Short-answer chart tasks

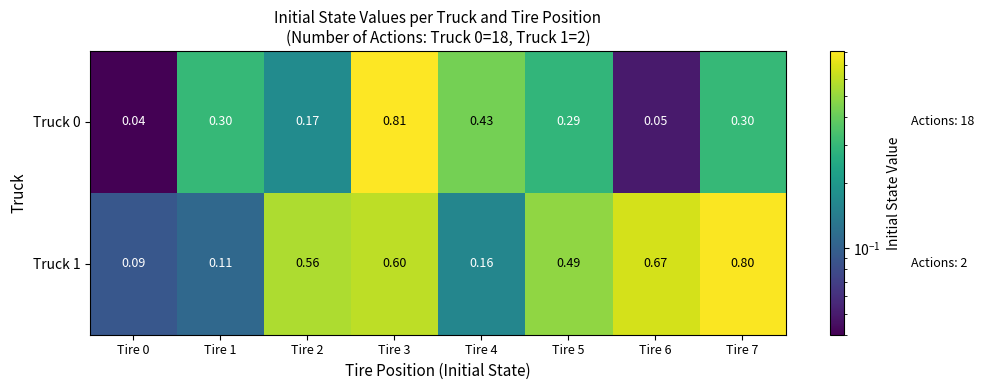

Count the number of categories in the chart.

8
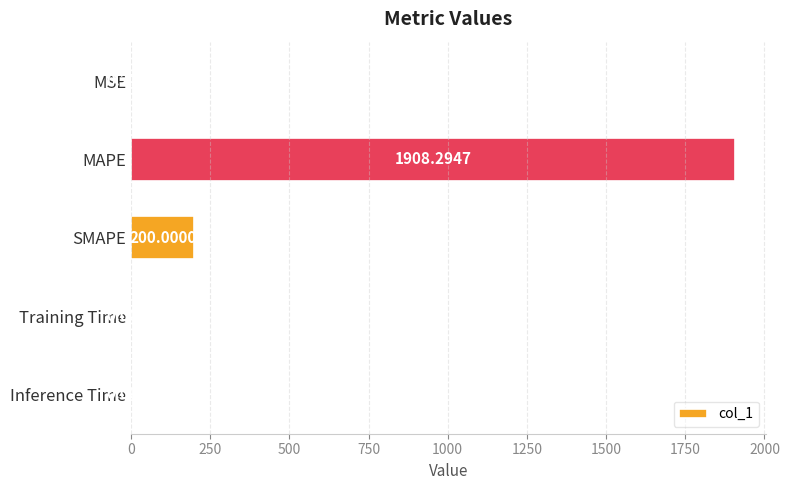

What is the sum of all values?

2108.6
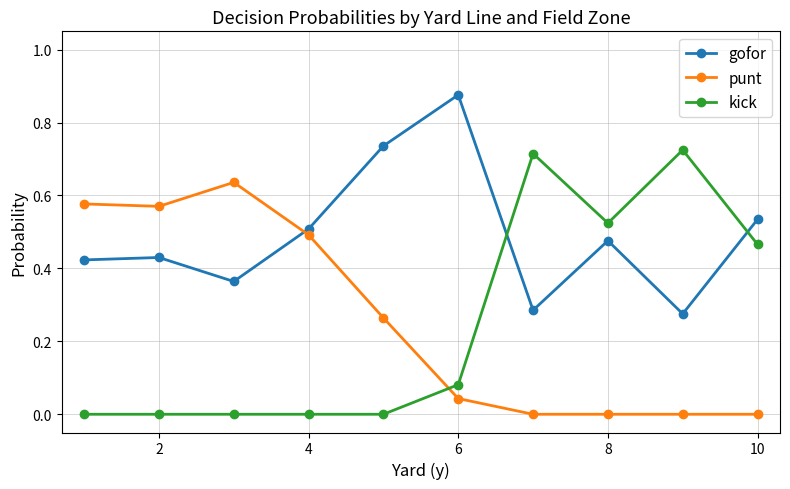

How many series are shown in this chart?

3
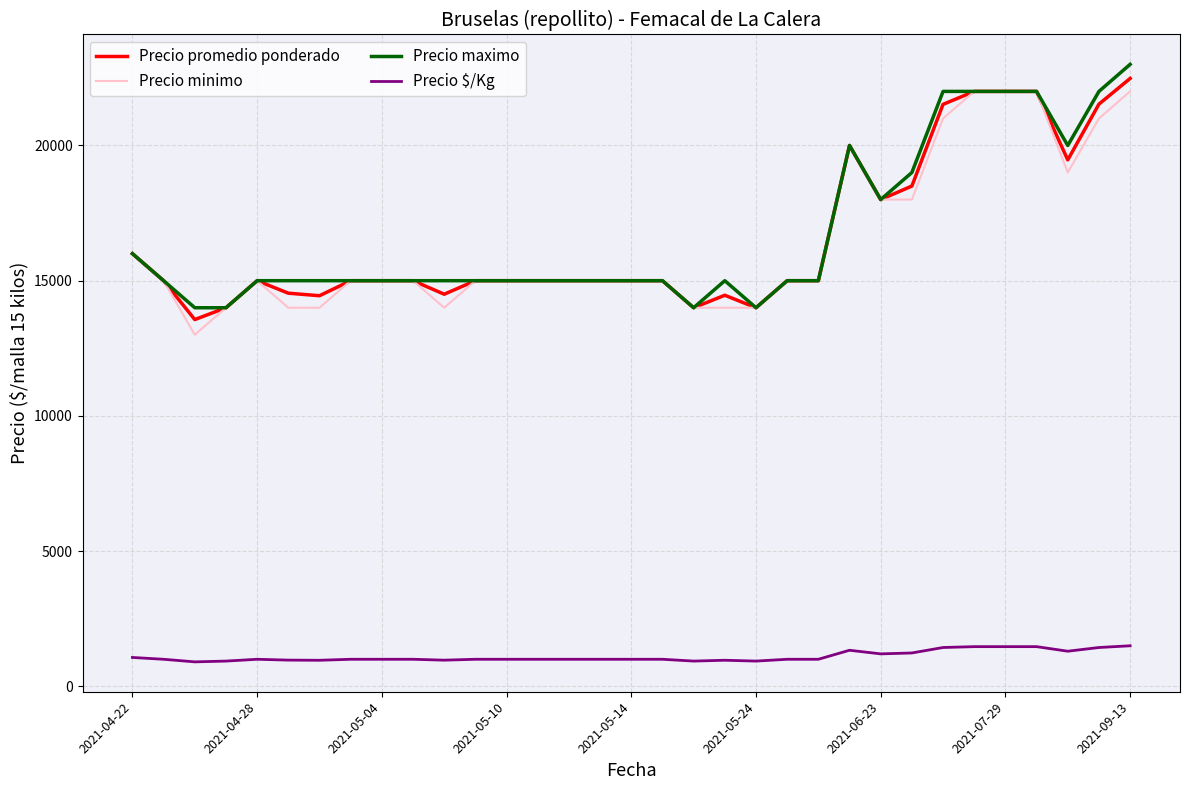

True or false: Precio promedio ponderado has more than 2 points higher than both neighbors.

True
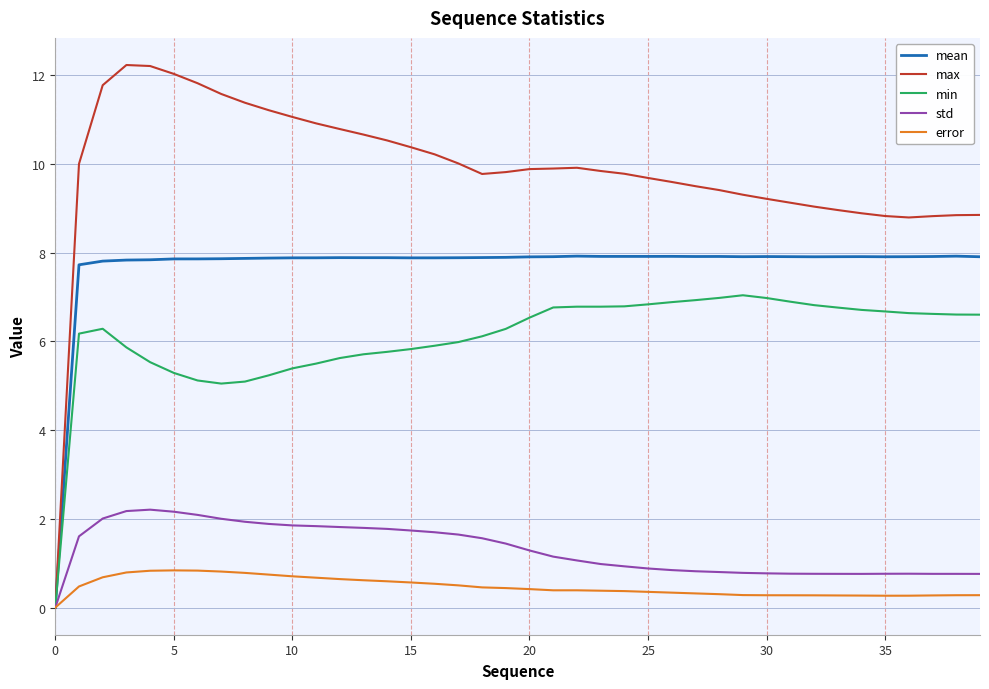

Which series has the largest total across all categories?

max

▸ **Aim of the task**:
Print the records word for word, starting at the line that contains "What is the sum of all values?" and running through the end of the records, with that first line included. Leave the pictures out of your output.

▸ **Completed task**:
What is the sum of all values?

2108.6

How many series are shown in this chart?

3

True or false: Precio promedio ponderado has more than 2 points higher than both neighbors.

True

Which series has the largest total across all categories?

max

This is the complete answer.